Material for this task:
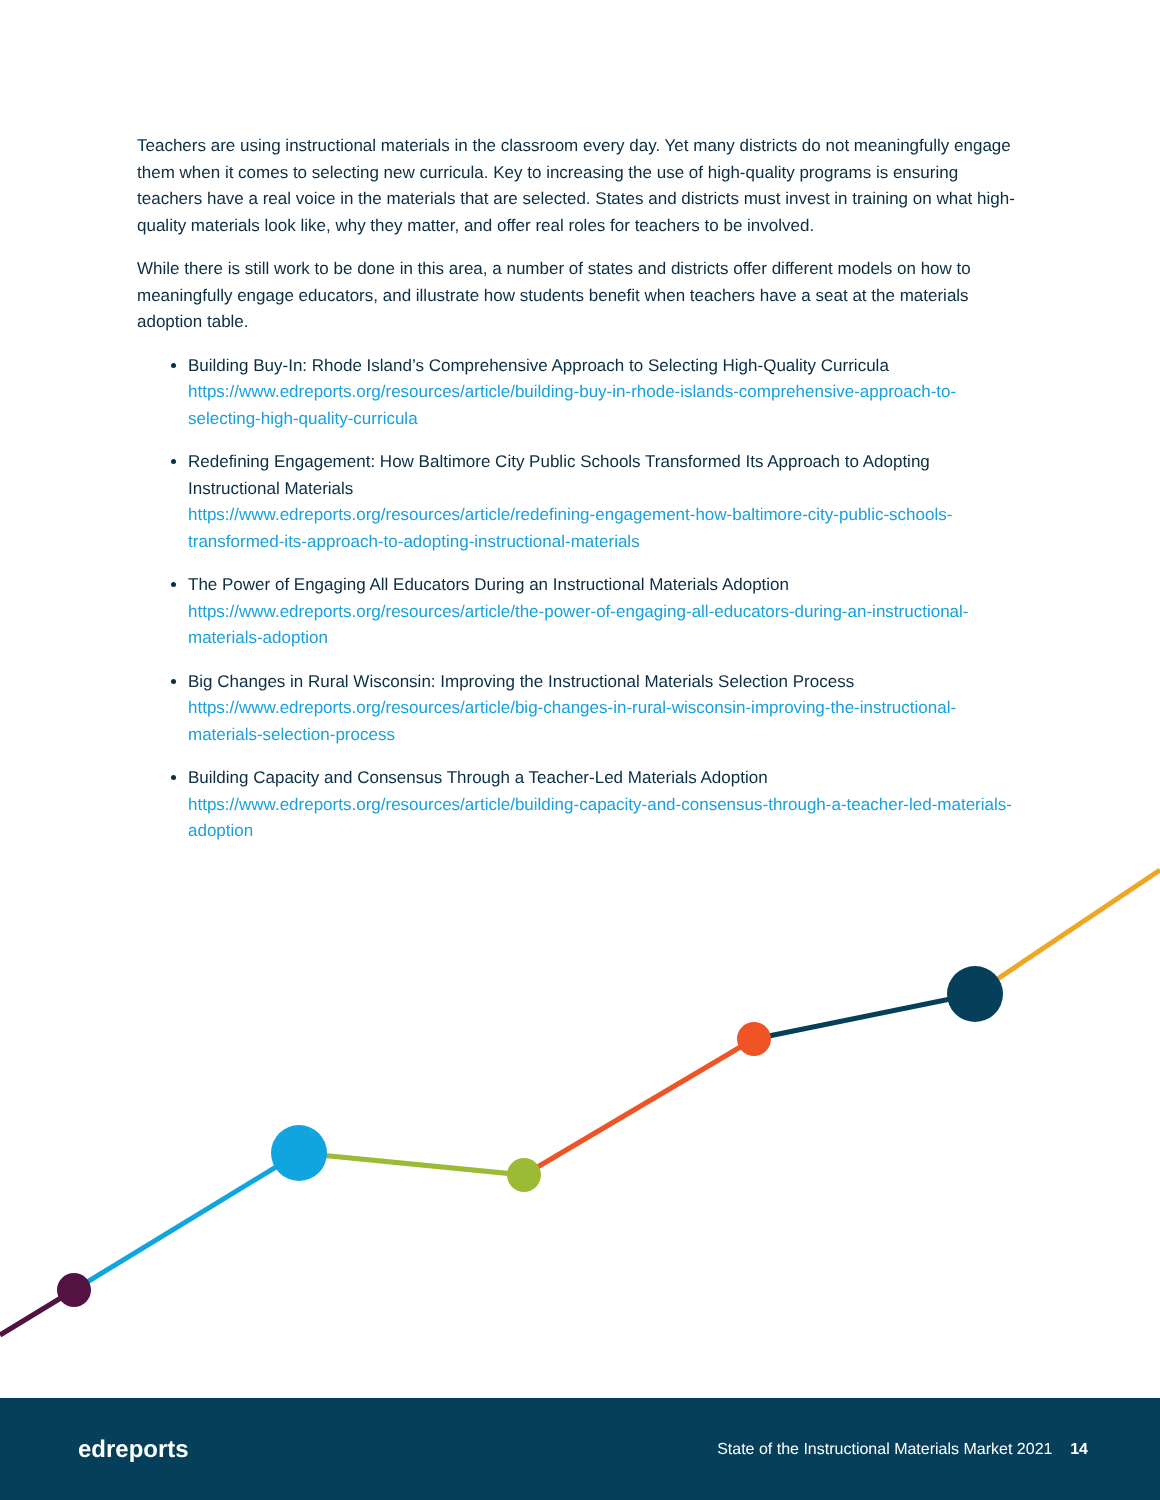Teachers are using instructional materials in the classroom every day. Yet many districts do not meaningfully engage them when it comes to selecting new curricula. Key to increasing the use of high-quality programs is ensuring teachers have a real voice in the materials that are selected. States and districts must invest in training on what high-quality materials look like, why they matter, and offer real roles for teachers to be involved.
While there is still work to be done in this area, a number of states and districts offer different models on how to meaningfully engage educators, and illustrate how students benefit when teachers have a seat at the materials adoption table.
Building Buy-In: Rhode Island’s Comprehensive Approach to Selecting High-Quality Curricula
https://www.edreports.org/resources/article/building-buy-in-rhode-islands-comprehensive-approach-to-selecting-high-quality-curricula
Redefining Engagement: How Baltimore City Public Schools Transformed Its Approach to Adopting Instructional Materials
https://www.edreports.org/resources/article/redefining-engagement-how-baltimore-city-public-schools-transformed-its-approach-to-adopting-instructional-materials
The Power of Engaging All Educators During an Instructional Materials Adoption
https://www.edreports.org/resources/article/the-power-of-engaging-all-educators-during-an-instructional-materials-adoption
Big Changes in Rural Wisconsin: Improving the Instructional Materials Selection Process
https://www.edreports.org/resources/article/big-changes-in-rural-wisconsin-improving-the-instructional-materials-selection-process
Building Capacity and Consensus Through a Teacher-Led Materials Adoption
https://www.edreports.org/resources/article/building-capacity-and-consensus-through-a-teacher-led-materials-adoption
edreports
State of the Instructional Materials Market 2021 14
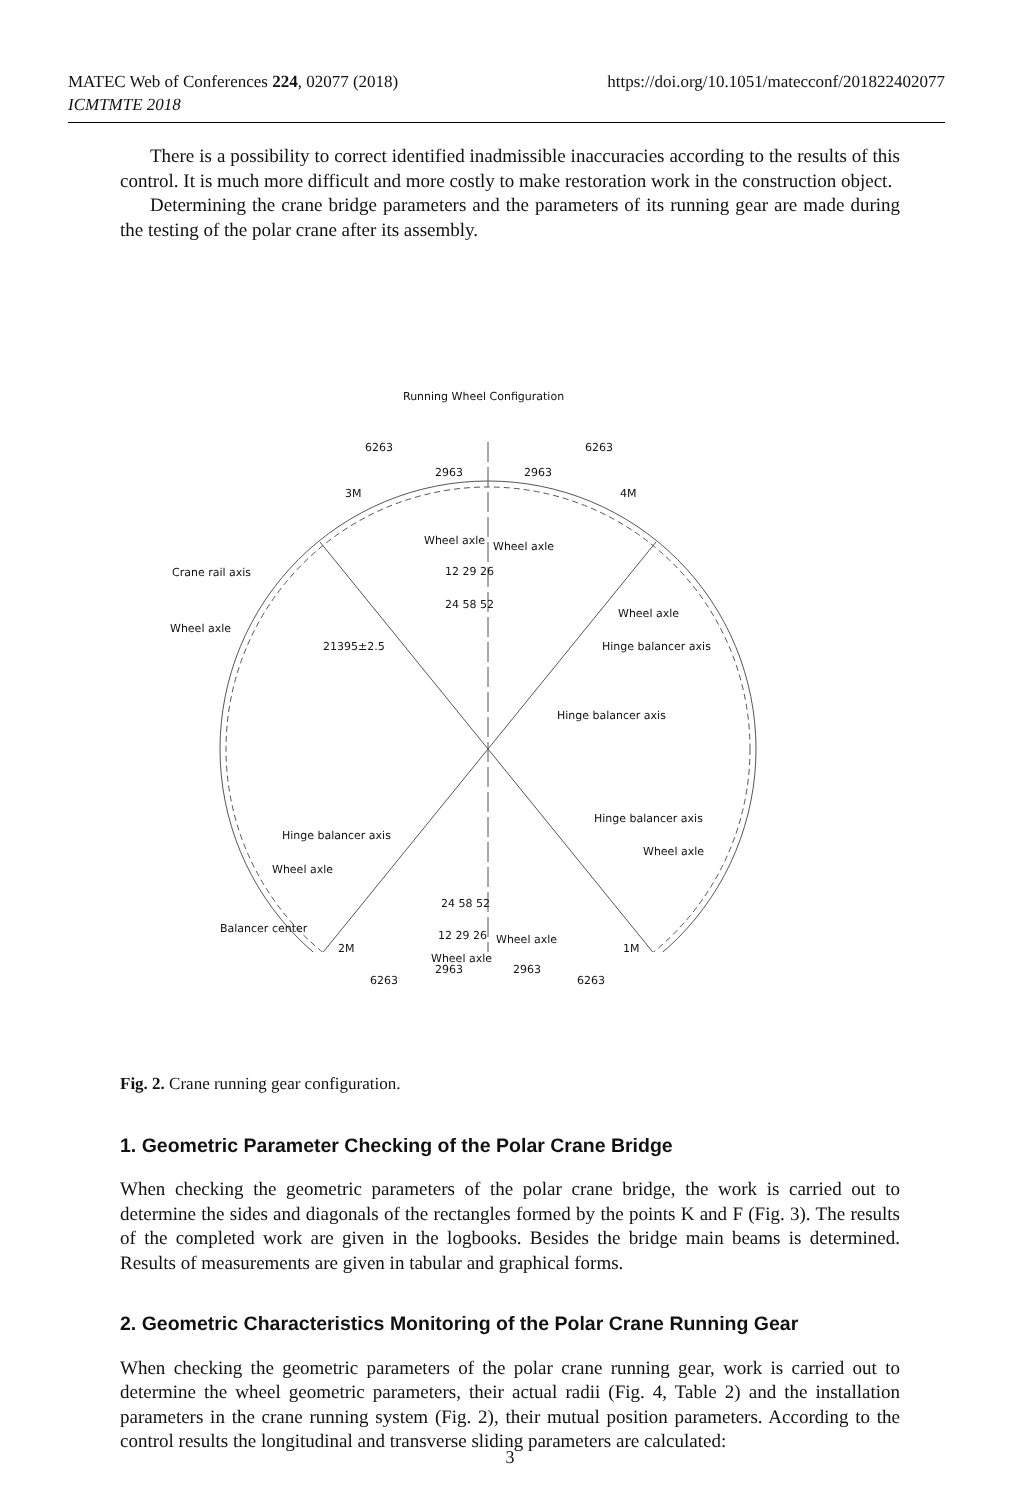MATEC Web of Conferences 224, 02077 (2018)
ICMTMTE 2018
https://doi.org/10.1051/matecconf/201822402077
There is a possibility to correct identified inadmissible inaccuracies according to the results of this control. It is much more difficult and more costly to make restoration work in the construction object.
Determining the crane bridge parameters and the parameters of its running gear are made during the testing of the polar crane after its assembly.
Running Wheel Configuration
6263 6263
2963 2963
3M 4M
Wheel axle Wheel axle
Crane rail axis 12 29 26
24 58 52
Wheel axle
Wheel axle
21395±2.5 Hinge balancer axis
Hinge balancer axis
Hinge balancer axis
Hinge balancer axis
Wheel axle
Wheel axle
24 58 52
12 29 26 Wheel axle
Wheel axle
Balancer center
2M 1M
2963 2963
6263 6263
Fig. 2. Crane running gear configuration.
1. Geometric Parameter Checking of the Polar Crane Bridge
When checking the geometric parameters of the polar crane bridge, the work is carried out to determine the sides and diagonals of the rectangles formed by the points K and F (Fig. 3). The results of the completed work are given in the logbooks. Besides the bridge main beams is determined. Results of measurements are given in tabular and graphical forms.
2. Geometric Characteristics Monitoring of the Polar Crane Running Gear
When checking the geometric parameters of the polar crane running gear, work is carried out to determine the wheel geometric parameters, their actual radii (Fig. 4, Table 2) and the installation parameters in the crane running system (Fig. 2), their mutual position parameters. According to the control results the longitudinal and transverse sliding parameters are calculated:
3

* * *

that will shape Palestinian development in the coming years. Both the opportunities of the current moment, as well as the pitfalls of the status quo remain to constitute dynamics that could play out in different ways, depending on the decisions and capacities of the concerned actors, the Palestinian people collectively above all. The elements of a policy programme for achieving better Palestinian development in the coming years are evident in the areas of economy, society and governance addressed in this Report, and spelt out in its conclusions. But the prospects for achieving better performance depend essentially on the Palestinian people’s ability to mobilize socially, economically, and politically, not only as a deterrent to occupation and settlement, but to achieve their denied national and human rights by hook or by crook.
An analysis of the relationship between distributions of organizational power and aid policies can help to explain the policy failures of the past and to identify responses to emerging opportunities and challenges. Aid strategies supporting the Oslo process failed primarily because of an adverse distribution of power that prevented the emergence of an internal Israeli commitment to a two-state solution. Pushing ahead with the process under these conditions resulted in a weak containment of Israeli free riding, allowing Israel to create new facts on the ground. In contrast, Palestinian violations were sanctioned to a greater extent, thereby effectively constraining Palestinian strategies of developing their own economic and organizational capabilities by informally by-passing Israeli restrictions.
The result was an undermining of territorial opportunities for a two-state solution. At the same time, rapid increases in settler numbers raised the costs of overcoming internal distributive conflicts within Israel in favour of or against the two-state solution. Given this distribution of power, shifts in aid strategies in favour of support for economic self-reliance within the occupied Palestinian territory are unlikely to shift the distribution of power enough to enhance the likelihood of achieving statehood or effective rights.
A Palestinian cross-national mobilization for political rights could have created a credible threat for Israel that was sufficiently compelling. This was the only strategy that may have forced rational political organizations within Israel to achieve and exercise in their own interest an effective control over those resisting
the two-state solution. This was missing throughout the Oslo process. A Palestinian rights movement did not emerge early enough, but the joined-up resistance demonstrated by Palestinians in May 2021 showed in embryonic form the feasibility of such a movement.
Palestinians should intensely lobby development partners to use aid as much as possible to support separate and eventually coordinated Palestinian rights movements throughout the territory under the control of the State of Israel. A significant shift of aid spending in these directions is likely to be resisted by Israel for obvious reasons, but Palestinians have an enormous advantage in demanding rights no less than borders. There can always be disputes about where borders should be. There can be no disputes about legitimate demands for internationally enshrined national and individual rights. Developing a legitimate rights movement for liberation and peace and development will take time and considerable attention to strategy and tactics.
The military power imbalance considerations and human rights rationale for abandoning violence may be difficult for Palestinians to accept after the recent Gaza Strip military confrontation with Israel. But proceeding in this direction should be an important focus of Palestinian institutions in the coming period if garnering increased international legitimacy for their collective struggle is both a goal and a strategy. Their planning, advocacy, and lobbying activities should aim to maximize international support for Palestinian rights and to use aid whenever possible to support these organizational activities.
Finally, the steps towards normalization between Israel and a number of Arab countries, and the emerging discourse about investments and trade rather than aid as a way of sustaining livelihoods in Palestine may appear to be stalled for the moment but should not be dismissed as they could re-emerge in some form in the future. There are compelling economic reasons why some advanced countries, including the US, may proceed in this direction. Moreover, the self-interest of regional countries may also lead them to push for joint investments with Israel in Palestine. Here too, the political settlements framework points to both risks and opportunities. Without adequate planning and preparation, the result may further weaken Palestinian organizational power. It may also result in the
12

Instructions for the task: Once you have found every line above holding the word "strategies", copy those lines.

Exercise solution:
An analysis of the relationship between distributions of organizational power and aid policies can help to explain the policy failures of the past and to identify responses to emerging opportunities and challenges. Aid strategies supporting the Oslo process failed primarily because of an adverse distribution of power that prevented the emergence of an internal Israeli commitment to a two-state solution. Pushing ahead with the process under these conditions resulted in a weak containment of Israeli free riding, allowing Israel to create new facts on the ground. In contrast, Palestinian violations were sanctioned to a greater extent, thereby effectively constraining Palestinian strategies of developing their own economic and organizational capabilities by informally by-passing Israeli restrictions.
The result was an undermining of territorial opportunities for a two-state solution. At the same time, rapid increases in settler numbers raised the costs of overcoming internal distributive conflicts within Israel in favour of or against the two-state solution. Given this distribution of power, shifts in aid strategies in favour of support for economic self-reliance within the occupied Palestinian territory are unlikely to shift the distribution of power enough to enhance the likelihood of achieving statehood or effective rights.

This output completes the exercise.